Wednesday, March 14, 2012

Learning # 2 - Gather around Jesus .. cast our lives on Jesus ... and see what happens!

The best piece of advice I got before taking this job was from the Rev. Dan Handschy, rector of Church of the Advent in Crestwood. I asked him how he ran a vestry meeting. And Dan told me that when he sits at the vestry table or any other table in the Advent community, it is an extension of him standing at the Eucharistic table. His role is always the same.

It is to gather people around the presence of Christ.

Lead everyone in laying our lives on the table with Christ.

Lead everyone in asking that great question I learned from Donald Schell “What do you notice?”

Lead everyone in joining the Spirit in playing with what is on that table and being a part of new life being created.

And then all be sent out into the world to live this new life in amazing ways (that's the deacon's job).

That's our job as priests. That's my job as Dean of Christ Church Cathedral. To gather people around the presence of Christ – around the hope – and to reject the pressures of hubris and fear as priests to define exactly what it looks like. That’s for the whole community to discover together.

The Rev. Dr. Susanna Singer said in her talk at Gathering of Leaders that the theological opposite of hope is not fear but certainty. What a critical insight. In this post-expert era, we need to resist the temptation to tell our communities absolutely certainties that give them only the options of lining up with us or against us.

We gather around what we hope is the presence of Christ ... keep the attention trained on Christ ... don’t let the gaze shift from Christ ... and then watch what happens.

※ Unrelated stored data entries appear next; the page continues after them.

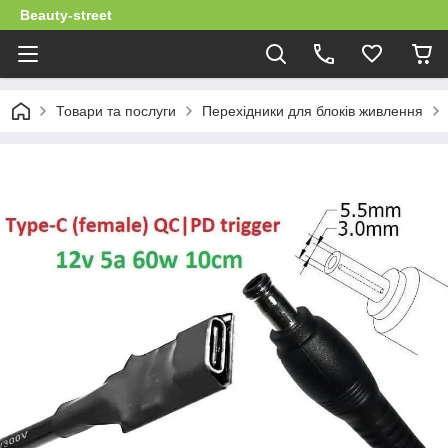
Beauty-street
Товари та послуги
Перехідники для блоків живлення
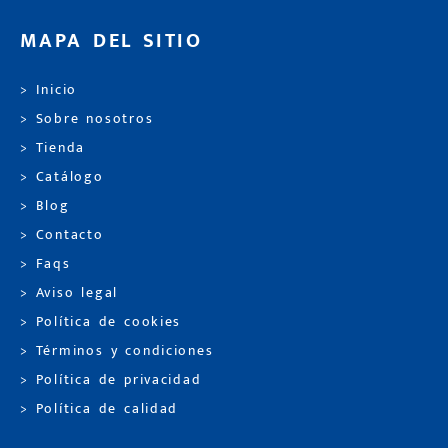
MAPA DEL SITIO
> Inicio
> Sobre nosotros
> Tienda
> Catálogo
> Blog
> Contacto
> Faqs
> Aviso legal
> Política de cookies
> Términos y condiciones
> Política de privacidad
> Política de calidad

Daniel Simons (my friend and colleague group member at Trinity, Wall Street) said something like this to me a couple years ago. That what was really emerging about an emerging church is not flashy liturgy or some other thing out of a bag of tricks in the Emerging Church Industrial Complex but a new/old way of being priest that is about us getting back to our central role of presiding at the table. Of gathering around the presence of Christ.

What that looks like at Christ Church Cathedral is that we are working together - first as a Chapter and then beyond. We brought in an excellent consultant, Jane Klieve – ‘cause I don’t know how to do this stuff nearly as well as she does – we brought her in to work with all of us on building structures of shared leadership. And now we have started a process as a chapter – fairly standard organizational stuff – of figuring out what our shared, core values are. Which is another way of saying “what is it that we believe Jesus dreams for us to love and be.” And we’re figuring out how to involve not just the congregation but the diocese and even the city in that conversation.

We are being an incubator for ministries like Magdalene St. Louis that involve us gathering the diocese and the city around something we think might be Christ ... encouraging people to lay their lives on the table with Christ ... and seeing what happens.

And you know what we're discovering? It's fun!  When we start asking the question "Is this Jesus?"really fun, joyful things happen.

Why is this important for Christ Church Cathedral?

Because it's opening up wonderful new ways of being the Body of Christ for us. Here's an example:

Sandy Coburn (one of our diocesan reps from St. Michael and St. George)heard about this artist named Stuart Morse who gathers diverse groups of kids together to create beautiful urban murals. Wow -- gathering diverse groups of kids to create beauty. That could be Jesus! So she brought the idea to us and tomorrow at Chapter, Stuart will make a presentation about gathering a large, diverse group of youth to do a giant gothic urban mural on the BTM that tells the story of the mission and ministry of Christ Church Cathedral.

Will it end up happening? Well .. we'll see. But if it does, it won't be because THE DEAN said "make it so" but because we looked at something and said "that looks enough like Jesus that we're willing to put our lives into this."And we'll see what happens.

What fun!

What do you think?

What do you think about the way I've described the role of the priest? What is exciting for you about this way of being church? What is challenging or scary? What can we all do to better center ourselves on Christ and continually ask ourselves "what do we notice?"